Господин Друг (Зорин) - страница 4

— Вы не злопамятны, — сказал Ромин. — Что хорошо вас аттестует.

Авенир Ильич сдержанно отозвался:

— За что же я должен был держать зло? Нет для этого оснований.

— Разве же тут нужны основания? — усмехнулся его собеседник. — Злопамятный человек обладает преувеличенной самооценкой. Она топорщится без оснований. Поэтому — рад за вас. Ваше здоровье.

Хотя похвала была не без яда, тон, безусловно, был дружелюбен. Авенир Ильич осушил свою рюмку и сказал с неожиданной задушевностью:

— Раз уж вы понимаете людей, не обижайте тех, кто обидчив. Зачем вам лишний недоброжелатель?

Ромин устало махнул рукой.

— Одним больше, одним меньше — неважно. Теперь уже нет смысла подсчитывать.

Занятный все-таки господин! И облик соответствует норову — остроугольное лицо, носат, выпирающий подбородок. Не больно пригож, но вместе с тем невольно притягивает внимание. Как говорится, похож на себя.

Мимо проплыл пожилой шатен, шествовавший с хозяйской неспешностью. Авенир Ильич проводил его взглядом.

— Хорош, хорош, — усмехнулся Ромин. — Был у меня знакомый банщик, по Сандунам ходил, как Петроний. Белый халат на голом теле, картуз с кокардой, на пальце перстень. Адски прекрасен был собой. В каждом движении сановитость.

— Да, величав… — Авенир Ильич ответил улыбкой сообщника и испытал недовольство собою — он подхватил интонацию Ромина с излишней, пожалуй, чрезмерной готовностью.
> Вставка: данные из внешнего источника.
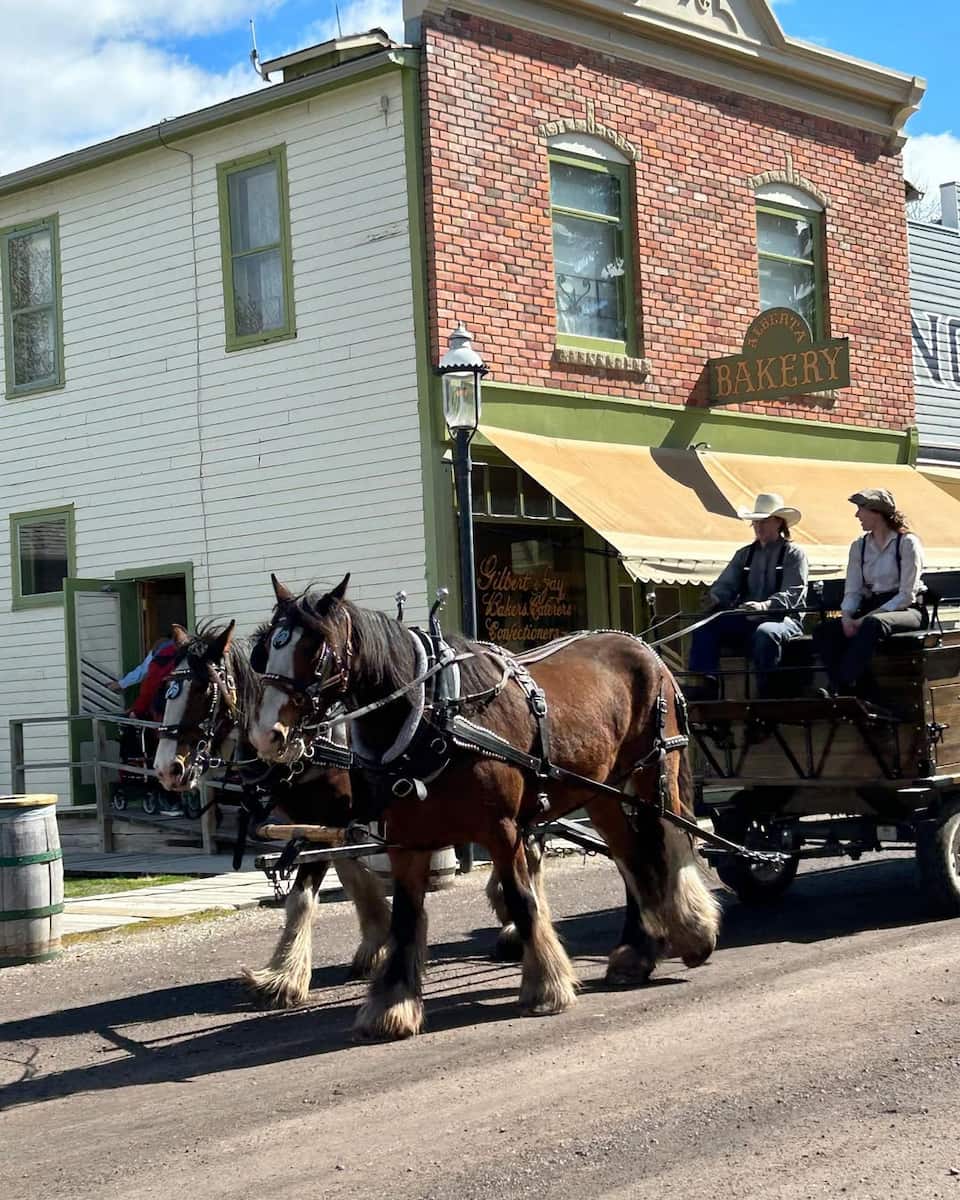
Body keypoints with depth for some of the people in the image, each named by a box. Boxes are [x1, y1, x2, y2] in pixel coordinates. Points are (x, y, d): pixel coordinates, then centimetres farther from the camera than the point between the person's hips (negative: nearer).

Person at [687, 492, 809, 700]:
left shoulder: (793, 554, 4)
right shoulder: (744, 554, 21)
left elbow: (792, 594, -9)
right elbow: (726, 584, 13)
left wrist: (764, 606, -29)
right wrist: (714, 599, -13)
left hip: (782, 620, -5)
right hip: (746, 620, 5)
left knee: (764, 633, -39)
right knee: (704, 627, -18)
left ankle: (766, 692, -33)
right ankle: (707, 684, -28)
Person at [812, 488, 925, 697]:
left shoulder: (907, 543, -5)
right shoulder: (859, 546, 14)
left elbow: (907, 595, -12)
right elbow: (852, 590, 10)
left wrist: (866, 618, -19)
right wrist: (847, 616, -13)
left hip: (905, 610, -6)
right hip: (871, 610, 6)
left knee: (873, 624, -40)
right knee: (823, 631, -20)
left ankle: (844, 686, -39)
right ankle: (850, 693, -28)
Ромин провел ладонью по лбу — казалось, его тяготит мигрень — и жестко сказал:

— Святая традиция. Нет иерархии более грубой, нежели в изящной словесности.

Авенир Ильич хотел согласиться, но мысленно себя оборвал: нельзя все время ему поддакивать. Он снисходительно посоветовал:

— Все-таки будьте потолерантней. В Евангелии сказано о злоязычных: "Гортань их — открытый гроб". Страшновато. Подумайте о своей гортани.

Ромин оскалился, словно почуял запах добычи:

— И вы туда же! С недавних пор все наши грешники ссылаются на Новый Завет. Правило хорошего тона. Впрочем, к вам это не относится. У вас репутация эрудита. А, в общем, вы правы. Будем терпимы. Графоманы заслуживают снисхождения. По-своему трогательный народ. Я, по стечению обстоятельств, имел однажды честь наблюдать весьма почтенного беллетриста в период течки — должен свидетельствовать, то было исполинское зрелище! Еже писах — писах! Строчил с таким накалом, с такой энергией — что тебе раскрепощенный атом! Ломались грифели карандашей, ломались перья и сохла паста. Тогда он садился за машинку и так гремел по клавиатуре — она превращалась в металлолом. Недаром он был, подобно Петрарке, увенчан официальным лавром. Я любовался им, честное слово! Мне кажется, что он это чувствовал, поэтому порой откровенничал. Даже признался, что не решается пойти прогуляться — вдруг явится слово, а под рукой ни листа бумаги. Разве не мило? Письменный стол словно стульчак во время поноса — боязно от него отойти. Так оно, в сущности, и было — жертва хронической диареи, перенесенной в творческий акт. Впрочем, таких Пегасов — табун.